- Opening Delimiter -

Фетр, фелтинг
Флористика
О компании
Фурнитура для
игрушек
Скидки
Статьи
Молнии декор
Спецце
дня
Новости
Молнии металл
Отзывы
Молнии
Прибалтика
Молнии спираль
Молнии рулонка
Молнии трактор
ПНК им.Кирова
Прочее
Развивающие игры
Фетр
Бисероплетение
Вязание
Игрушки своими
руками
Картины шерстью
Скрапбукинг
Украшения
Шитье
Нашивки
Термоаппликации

- Closing Delimiter -

Transcribe each entry. Leave nothing out.

Фетр, фелтинг
Флористика
О компании
Фурнитура для
игрушек
Скидки
Статьи
Молнии декор
Спецце
дня
Новости
Молнии металл
Отзывы
Молнии
Прибалтика
Молнии спираль
Молнии рулонка
Молнии трактор
ПНК им.Кирова
Прочее
Развивающие игры
Фетр
Бисероплетение
Вязание
Игрушки своими
руками
Картины шерстью
Скрапбукинг
Украшения
Шитье
Нашивки
Термоаппликации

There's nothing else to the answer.